● Extracted data:
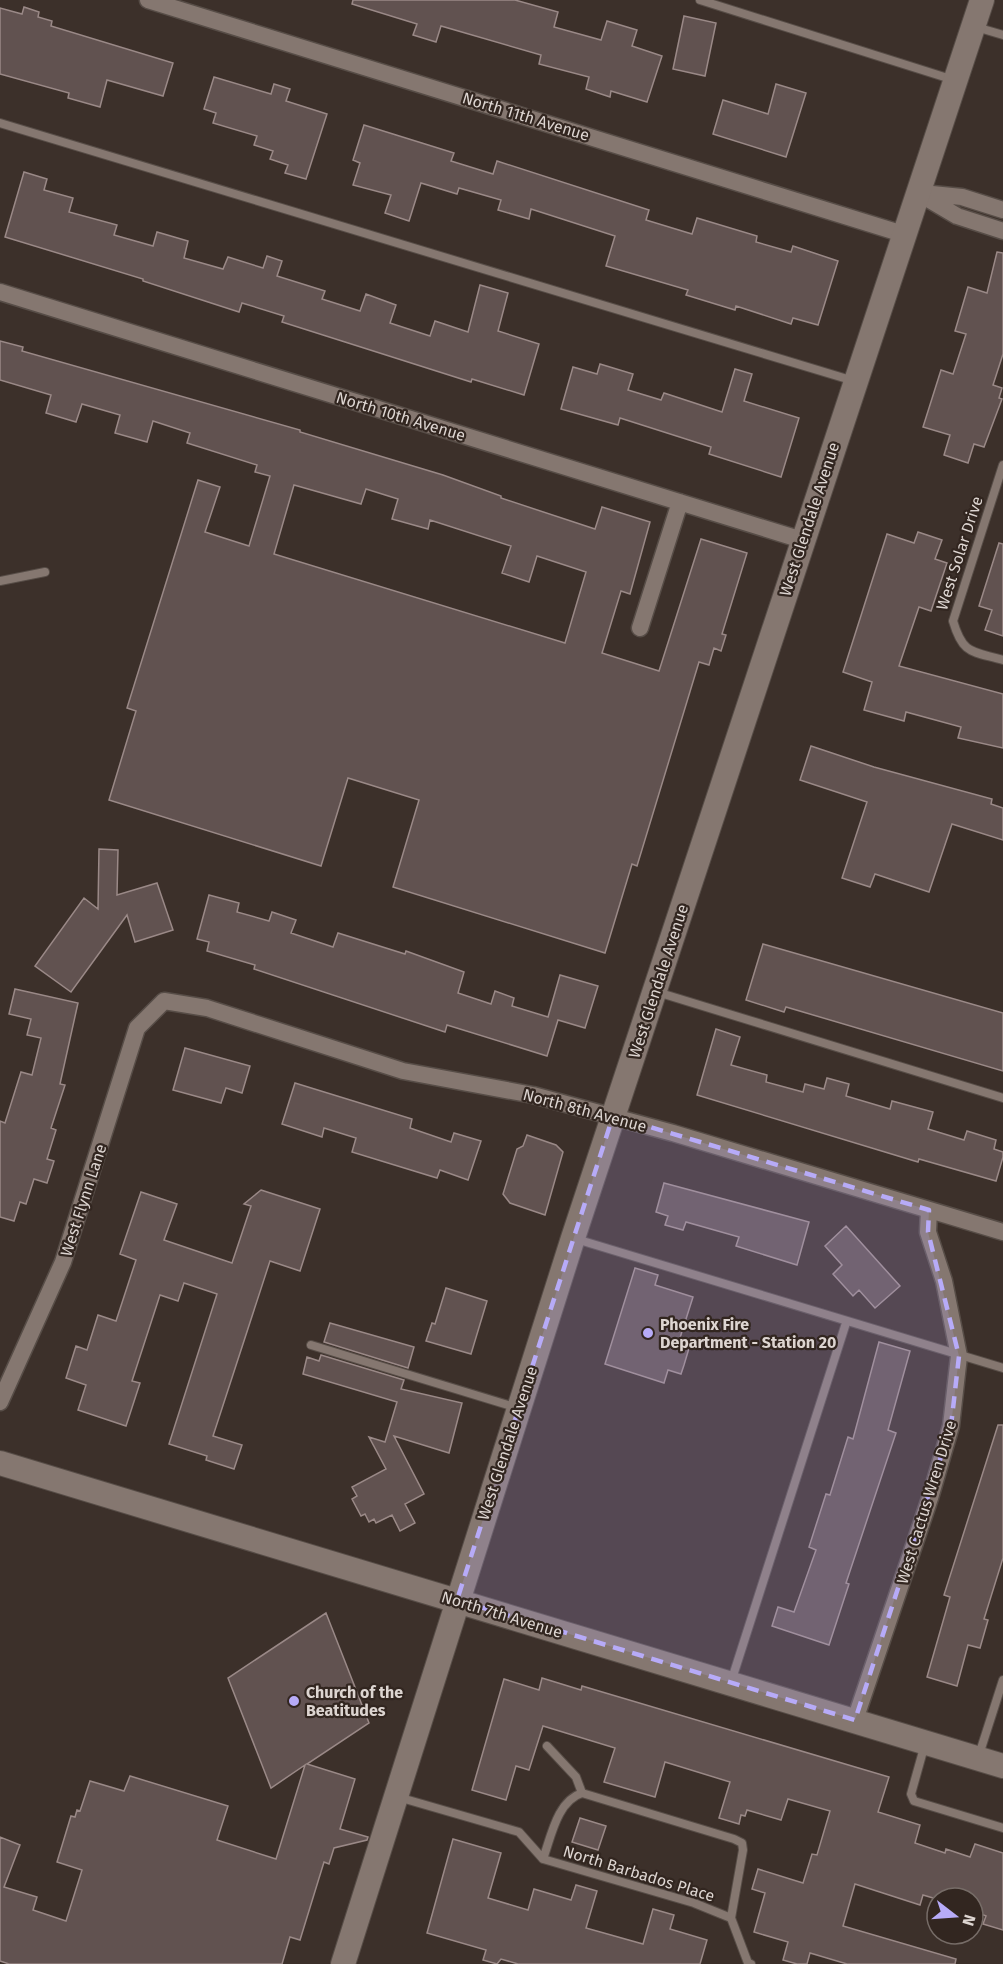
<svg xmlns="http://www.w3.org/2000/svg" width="1003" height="1964" font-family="'Fira Sans',sans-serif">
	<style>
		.building { fill: #615250; stroke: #9a8987; stroke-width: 1.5; fill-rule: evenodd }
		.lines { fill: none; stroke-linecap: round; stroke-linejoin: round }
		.lane-casing { stroke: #574d47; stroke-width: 10 }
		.street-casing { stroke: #574d47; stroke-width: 19 }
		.secondary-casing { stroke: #574d47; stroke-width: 26 }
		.lane { stroke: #857770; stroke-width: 8 }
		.street { stroke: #857770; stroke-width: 16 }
		.secondary { stroke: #857770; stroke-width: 24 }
		.marked { fill: #b7abf8; fill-opacity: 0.2; stroke: #b7abf8; stroke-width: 4.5; stroke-dasharray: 12 8; stroke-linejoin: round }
		.poi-dot { fill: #b7abf8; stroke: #322620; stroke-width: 2 }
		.labels { text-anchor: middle; stroke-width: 4.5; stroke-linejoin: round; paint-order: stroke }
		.street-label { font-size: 16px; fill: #ddd5d1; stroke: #322620 }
		.poi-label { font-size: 16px; font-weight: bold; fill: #ddd5d1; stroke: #322620; text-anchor: start }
	</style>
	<rect width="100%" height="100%" fill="#3c302a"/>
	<path class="building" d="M353 0H515L558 12 554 27 601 40 607 21 637 30 632 46 662 56 647 102 611 91 610 97 586 89 589 77 539 64 541 55 441 26 436 42 413 35 417 24 352 4Z
		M24 7 39 12 38 17 52 21 51 26 173 63 163 96 107 80 100 107 68 98 69 93 0 74V8L22 14Z
		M684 16 716 23 705 76 673 69Z
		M214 77 271 94 274 84 290 89 286 101 327 114 306 179 285 173 288 165 270 159 273 151 254 145 257 136 213 123 216 113 204 109Z
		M776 84 806 93 786 157 713 134 723 100 768 114Z
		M364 125 454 153 451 161 493 174 497 161 649 210 646 220 692 234 697 218 757 236 756 242 791 252 793 246 838 261 818 325 793 318 791 324 736 306 735 310 686 295 688 290 606 266 615 236 531 209 529 219 498 210 501 200 459 188 457 194 421 183 409 221 385 213 391 195 353 185 360 163 353 160Z
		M24 172 47 179 44 190 73 198 69 212 117 225 114 235 153 246 157 232 188 241 184 258 223 269 228 257 263 268 267 256 282 261 277 276 325 291 322 299 360 311 366 294 396 305 390 323 430 336 435 321 468 332 480 285 508 293 498 331 539 344 524 395 472 379 471 382 282 322 284 316 242 303 239 312 143 281V279L5 237Z
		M997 252 1003 253V354L993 385 1002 388 999 398 1002 399 984 447 974 444 968 463 944 455 950 435 923 427 941 370 953 374 966 334 955 331 968 287 987 293Z
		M0 341 23 347 22 351 300 430V432L443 475 501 496V498L595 529 602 507 650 522 630 594 621 591 602 653 659 671 701 539 747 553 722 634 726 635 721 651 714 648 709 665 699 662 637 866 632 864 605 953 393 887 419 800 348 778 321 866 109 800 136 711 127 708 198 480 220 487 205 532 249 546 270 476 255 472 257 465 187 443 190 433 153 421 147 442 115 433 120 415 82 404 76 422 46 413 51 395 0 380ZM294 485 361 504 366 489 398 499 392 519 428 529 430 520 511 546 502 573 529 582 537 556 586 572 565 643 274 554Z
		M600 364 633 374 628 390 661 400 664 393 722 412 735 369 752 374 744 401 799 418 781 477 709 454 711 447 620 418 618 425 561 409 573 367 597 374Z
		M918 532 942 540 935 559 947 563 931 611 919 607 899 666 1003 694V748L958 738 961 727 906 712 904 721 864 710 872 682 843 672 887 534 914 543Z
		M999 543 1003 544V636L985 630 992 610 979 606Z
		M811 746 874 767 992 799 991 804 1003 808V840L952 824 929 892 875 874 870 887 842 878 867 802 800 780Z
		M99 849 118 850 117 895 157 883 173 930 135 942 127 915 71 992 35 966 84 898 98 909Z
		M209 895 239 903 237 912 269 921 272 912 296 920 291 933 333 947 338 933 405 954 406 951 464 972 458 993 491 1004 495 991 514 998 512 1006 548 1017 560 975 598 986 585 1028 558 1020 547 1056 447 1025 445 1032 254 969 255 965 207 951 209 942 197 939Z
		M763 944 1003 1013V1071L786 1007 784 1012 746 1000Z
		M15 989 78 1003 60 1084 65 1085 51 1128 56 1130 47 1159 54 1161 47 1183 34 1179 26 1204 20 1202 14 1221 0 1217V1121L5 1123 21 1072 32 1075 41 1038 27 1035 31 1019 9 1014Z
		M716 1029 740 1037 731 1065 767 1075 766 1082 803 1092 805 1084 824 1089 827 1078 849 1084 846 1096 890 1109 892 1101 933 1112 928 1129 964 1140 967 1131 996 1140 994 1149 1003 1152V1157L996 1181 919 1159 918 1162 697 1095Z
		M185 1048 250 1066 242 1093 226 1088 221 1103 173 1090Z
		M295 1083 412 1119 410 1128 451 1142 454 1133 481 1141 468 1180 440 1170 437 1178 352 1152 356 1138 324 1128 322 1137 282 1124Z
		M527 1135 556 1145 563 1152 545 1215 510 1203 503 1194 517 1149 523 1146Z
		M664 1183 809 1222 797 1265 736 1246 739 1237 686 1222 683 1230 665 1225 668 1216 656 1212Z
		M261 1190 320 1209 300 1271 270 1261 213 1436 242 1445 234 1469 206 1460 207 1456 169 1444 217 1294 184 1283 178 1301 160 1295 132 1381 140 1383 126 1426 78 1410 86 1385 66 1378 76 1346 87 1350 98 1315 116 1321 136 1260 120 1254 141 1192 177 1204 164 1240 232 1263 251 1206 244 1204Z
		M846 1226 900 1286 875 1308 859 1290 853 1296 833 1274 842 1265 825 1246Z
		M635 1268 658 1275 655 1285 693 1297 679 1341 690 1345 684 1365 681 1374 668 1370 664 1383 605 1364Z
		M446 1288 487 1301 471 1354 426 1341 432 1323 435 1324Z
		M330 1323 414 1347 408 1368 324 1342Z
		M879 1342 910 1351 888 1430 896 1433 846 1583 849 1584 829 1645 772 1626 778 1607 794 1612 816 1550 809 1547 826 1494 830 1495 848 1437 853 1439Z
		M321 1355 404 1380 401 1389 462 1403 449 1453 394 1436 424 1494 405 1504 415 1523 400 1531 392 1515 376 1523 374 1519 369 1522 365 1514 361 1516 352 1499 357 1496 352 1487 386 1469 369 1437 385 1442 397 1402 303 1374 307 1357 319 1361Z
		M998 1425H1003V1558L984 1619 988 1620 980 1648 968 1645 957 1686 927 1677 950 1597 944 1595Z
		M326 1613 369 1723 307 1764 355 1779 340 1829 368 1837 367 1840 334 1848 329 1864 324 1862 300 1940 290 1937 282 1964H9L0 1961V1837L20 1845 4 1887 37 1897 33 1910 66 1921 82 1870 57 1862 71 1816 75 1817 77 1810 80 1811 90 1781 124 1791 130 1776 228 1806 217 1840 276 1859 305 1765 271 1788 228 1678Z
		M542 1678 581 1690 582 1686 889 1777 878 1812 920 1825 915 1843 945 1853 946 1849 970 1857 975 1844 1003 1853V1930L983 1924 986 1916 973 1911V1898H933L923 1895 920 1905 855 1884 843 1926 956 1959 955 1964H847L810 1953 807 1964H797L783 1960 788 1942 754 1932 765 1893 752 1889 758 1869 803 1883 812 1854 817 1855 830 1811 788 1799 781 1820 747 1810 745 1816 741 1815 739 1824 719 1818 730 1782 665 1762 655 1797 604 1782 615 1748 543 1726 529 1770 516 1766 506 1800 472 1790 504 1679 539 1690Z
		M580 1818 606 1826 598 1850 572 1842Z
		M453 1839 501 1853 488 1898 528 1910 534 1889 571 1900 576 1885 597 1891 586 1928 643 1944 653 1909 674 1915 670 1929 707 1940 700 1964H518L501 1959 497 1964 483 1960 486 1950 427 1933Z"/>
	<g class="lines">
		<g class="lane-casing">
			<path id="lane" d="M700 0 954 80
				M976 27 1003 35
				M0 123 854 381
				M1003 465 953 621C963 655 972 651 1003 660
				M0 581 45 572
				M657 992 1003 1098
				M576 1239 1003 1368
				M311 1345 518 1408
				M731 1682 846 1323
				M925 1744 911 1794 914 1801 1003 1828
				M547 1746 576 1777 582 1793
				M978 1758 1003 1680
				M398 1797 519 1832 543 1859 694 1903 731 1918 748 1963 751 1964
				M543 1859C551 1837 557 1801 582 1793L734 1839 742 1843 743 1850 731 1918"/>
		</g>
		<g class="street-casing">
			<path id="street" d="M148 0 903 234
				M918 193 957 216 1003 231
				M922 193 962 197 1003 210
				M0 292 802 540
				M640 628 680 502
				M0 1402 63 1262 137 1028 164 1001 207 1008 403 1071 533 1095 673 1133 1003 1232
				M855 1720 930 1498 951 1426 959 1356 944 1281 928 1232 929 1210"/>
		</g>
		<g class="secondary-casing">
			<path id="secondary" d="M0 1463 1003 1766
				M343 1964 573 1238 982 0"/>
		</g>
		<use href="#lane" class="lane"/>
		<use href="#street" class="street"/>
		<use href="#secondary" class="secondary"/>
	</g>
	<path class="marked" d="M613 1116 929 1210 928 1232 959 1356 951 1426 855 1720 457 1600Z"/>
	<g class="poi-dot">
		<circle cx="648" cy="1333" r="6"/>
		<circle cx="294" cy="1701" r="6"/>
	</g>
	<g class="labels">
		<g class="street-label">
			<text transform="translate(526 116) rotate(17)" y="6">North 11th Avenue</text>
			<text transform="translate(401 416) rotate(17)" y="6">North 10th Avenue</text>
			<text transform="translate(809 519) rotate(-72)" y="6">West Glendale Avenue</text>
			<text transform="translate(959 553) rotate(-72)" y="6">West Solar Drive</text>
			<text transform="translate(658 981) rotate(-72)" y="6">West Glendale Avenue</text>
			<text transform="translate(585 1110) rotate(15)" y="6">North 8th Avenue</text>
			<text transform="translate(83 1200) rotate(-72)" y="6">West Flynn Lane</text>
			<text transform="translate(507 1443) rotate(-72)" y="6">West Glendale Avenue</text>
			<text transform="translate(926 1502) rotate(-73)" y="6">West Cactus Wren Drive</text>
			<text transform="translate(502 1614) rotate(17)" y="6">North 7th Avenue</text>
			<text transform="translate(639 1873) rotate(17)" y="6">North Barbados Place</text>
		</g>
		<g class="poi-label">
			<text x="660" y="1330">Phoenix Fire<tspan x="660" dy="18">Department - Station 20</tspan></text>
			<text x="306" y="1698">Church of the<tspan x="306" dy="18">Beatitudes</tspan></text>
		</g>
	</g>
	<g transform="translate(955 1916) rotate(107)"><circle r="28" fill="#322620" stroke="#766c67" stroke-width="1.5"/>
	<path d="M0-4.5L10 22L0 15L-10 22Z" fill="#b7abf8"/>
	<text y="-9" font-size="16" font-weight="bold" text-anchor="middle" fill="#ddd5d1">N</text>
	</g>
</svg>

● Task details:
Report back every line of the entries in which "labels" occurs.

● Solution for this task:
		.labels { text-anchor: middle; stroke-width: 4.5; stroke-linejoin: round; paint-order: stroke }
	<g class="labels">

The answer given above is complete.